Authorisation Number: 1012557687860

Ruling

Subject: Assessability of Income

Question 1

Are the salary and wages derived by you from your work for Country X assessable in Australia?

Answer

No

This ruling applies for the following periods:

Year ending 30 June 2012

Year ending 30 June 2013

The scheme commences on:

1 July 2012

Relevant facts and circumstances

You are a foreign citizen

You are living in Australia on a temporary visa.

Your spouses posting will end in month X year xxxx

You have been temporarily employed by the Country X government in Australia.

Your employment may be renewed for another year.

You monthly salary is paid by the overseas employer to your overseas bank account

You are taxed by the overseas Government

You do not have any other form of employment in Australia

Double tax agreement exits between Australia and the overseas country

Relevant legislative provisions

Income Tax Assessment Act 1997 Subsection 6-5(2).
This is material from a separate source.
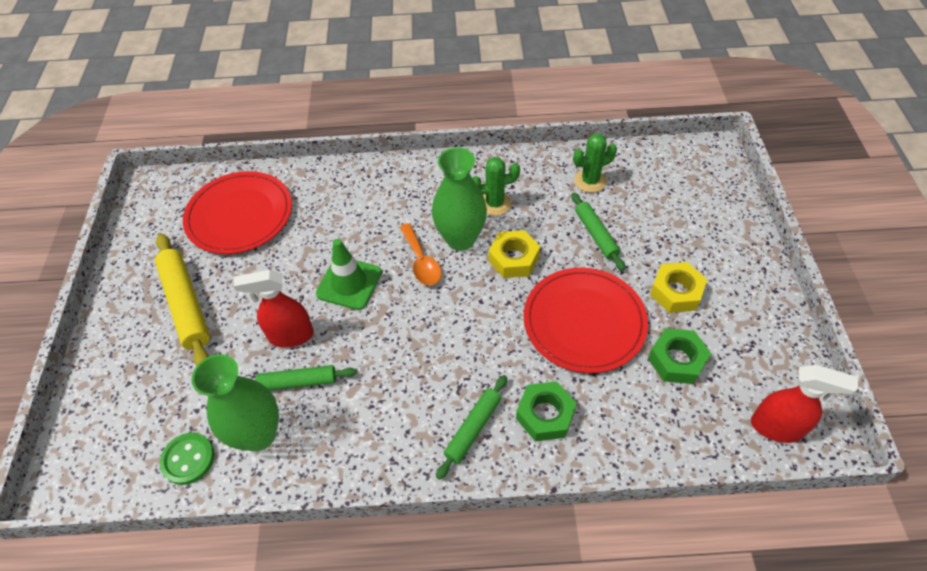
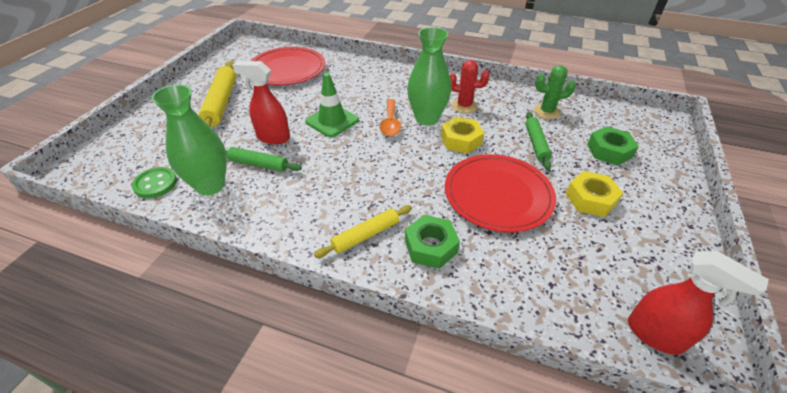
camera: 20 degrees right, 10 degrees down
(473, 429) = (365, 235): green rolling pin -> yellow rolling pin
(495, 203) = (464, 106): green cactus -> red cactus
(676, 360) = (570, 247): green nut -> green nut (609, 151)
International Tax Agreements Act 1953 Section 4.

Reasons for decision

Subsection 6-5(2) of the ITAA 1997 provides that the assessable income of a resident taxpayer includes ordinary income derived directly or indirectly from all sources during the income year.

Salary and wages are ordinary income for the purposes of subsection 6-5(2) of the ITAA 1997.

In determining liability to Australian tax on foreign sourced income it is necessary to consider not only the income tax laws but also any applicable double tax agreement contained in the International Tax Agreements Act 1953 (the Agreements Act).

Section 4 of the Agreements Act incorporates that Act with the Income Tax Assessment Act 1936 (ITAA 1936) and ITAA 1997 so that those Acts are read as one.

The agreement between the Commonwealth of Australia and Country X for the Avoidance of Double taxation and the Prevention of Fiscal Evasion with respect to Taxes on income contains the agreement between Australia and overseas country for the avoidance of double taxation (DTA).

Article 17 of the DTA outlines that remuneration paid by the Country X government, to a individual who is a Country X citizen will only be taxed on that income in Country X. Unless the employment is exercised in Australia by a individual who is an Australian citizen or ordinarily resident in Australia when it will be taxable only in Australia.

This means that in the case of a foreign citizen who is employed in Australia by the Country X government (i.e. working in embassies and consulates) the Country X has the sole taxing right to the remuneration.

As you are an overseas citizen and the salary or wages paid to you are remuneration paid by the overseas ministry of foreign affairs for your temporary employment by the Country X government in Australia, the salary or wages shall be exempt from tax in Australia.